### Consigne 1
Reproduisez à l'identique un passage de l'article sur le classement Universum : commencez aux mots « Entre eux, 37 » et arrêtez-vous après « est une manageuse. ».
### Consigne 2
Les trois affirmations suivantes concordent-elles avec l'article sur le classement Universum ? Répondez par oui ou par non pour chacune, en citant mot pour mot les termes décisifs de l'article.
(a) Universum interroge chaque année, depuis 20 ans, les jeunes des grandes écoles d'ingénieur et de commerce.
(b) Les jeunes cadres du panel sont diplômés de 130 établissements.
(c) Les ingénieurs du panel ont en moyenne six ans d'expérience professionnelle.

Les jeunes cadres font monter Decathlon et Total sur le podium
Le distributeur d’articles de sport Decathlon, qui vient de s’offrir l’« Amazon du vélo », la start-up Alltricks, fait une entrée dans le top 5 du classement de la société suédoise Universum, publié le 11 septembre. Spécialisée dans la marque employeur, l’entreprise interroge, chaque année depuis 20 ans, les jeunes des grandes écoles d’ingénieur et de commerce sur leur employeur idéal.
Les étudiants s’expriment au printemps. Puis, depuis 2016, les jeunes cadres issus de ces mêmes écoles établissent leur palmarès à l’automne. La gradation des employeurs dans ce classement, souvent le produit du travail de communication des entreprises sur leur image, exprime aussi de nouvelles attentes des jeunes étudiants et des cadres. « Decathlon est un des cinq employeurs les mieux perçus concernant l’environnement de travail humain (« friendly »), le respect des salariés, la parité, l’esprit d’équipe et sur l’orientation client de l’entreprise. Ce dernier critère est plus important auprès des cadres qu’auprès des étudiants », déclare Aurélie Robertet, la directrice Universum France et Benelux.
Chaque année, la société suédoise Universumau consulte 1 300 000 étudiants d’une soixantaine de pays, dont quelque 40 000 en France. Au printemps 2019, 36 578 étudiants ont ainsi été interrogés.
Depuis 2016, Universum met ces résultats à l’avis de leurs aînés, qui ont déjà inséré le monde du travail, dans le but de mesurer l’évolution de l’image employeur à l’épreuve du terrain. Au total, 11 511 cadres sortis avec un niveau master des mêmes écoles d’ingénieurs ou de commerce que les étudiants consultés au printemps ont ainsi répondu à l’enquête, d’octobre 2018 à mai 2019.
Entre eux, 37 % sont issus d’écoles d’ingénieurs et 49 % d’écoles de commerce et de management, les autres ont des masters universitaires. Les jeunes cadres sont diplômés de 130 établissements. Leur expérience professionnelle moyenne est de sept ans pour les ingénieurs et de six ans pour les manageurs. Dans ce panel, un peu plus d’un ingénieur sur quatre (26 %) est une ingénieure et un peu plus d’un manageur sur deux (54 %) est une manageuse.

### Extrait de données

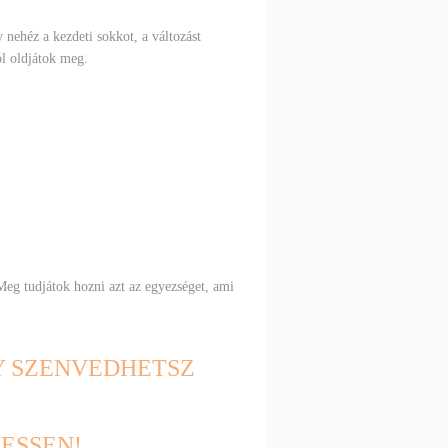
 nehéz a kezdeti sokkot, a változást
ól oldjátok meg.
Meg tudjátok hozni azt az egyezséget, ami
GY SZENVEDHETSZ
ESSEN!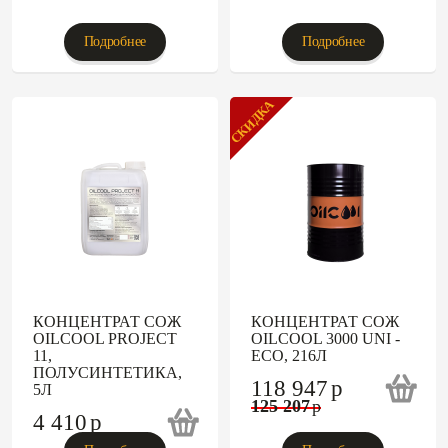
Подробнее
Подробнее
СКИДКА
КОНЦЕНТРАТ СОЖ
КОНЦЕНТРАТ СОЖ
OILCOOL PROJECT
OILCOOL 3000 UNI -
11,
ECO, 216Л
ПОЛУСИНТЕТИКА,
118 947
p
5Л
125 207
p
4 410
p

### Corrigé 1
Entre eux, 37 % sont issus d’écoles d’ingénieurs et 49 % d’écoles de commerce et de management, les autres ont des masters universitaires. Les jeunes cadres sont diplômés de 130 établissements. Leur expérience professionnelle moyenne est de sept ans pour les ingénieurs et de six ans pour les manageurs. Dans ce panel, un peu plus d’un ingénieur sur quatre (26 %) est une ingénieure et un peu plus d’un manageur sur deux (54 %) est une manageuse.

### Corrigé 2
(a) Oui : « chaque année depuis 20 ans ».
(b) Oui : « Les jeunes cadres sont diplômés de 130 établissements ».
(c) Non : « Leur expérience professionnelle moyenne est de sept ans pour les ingénieurs ».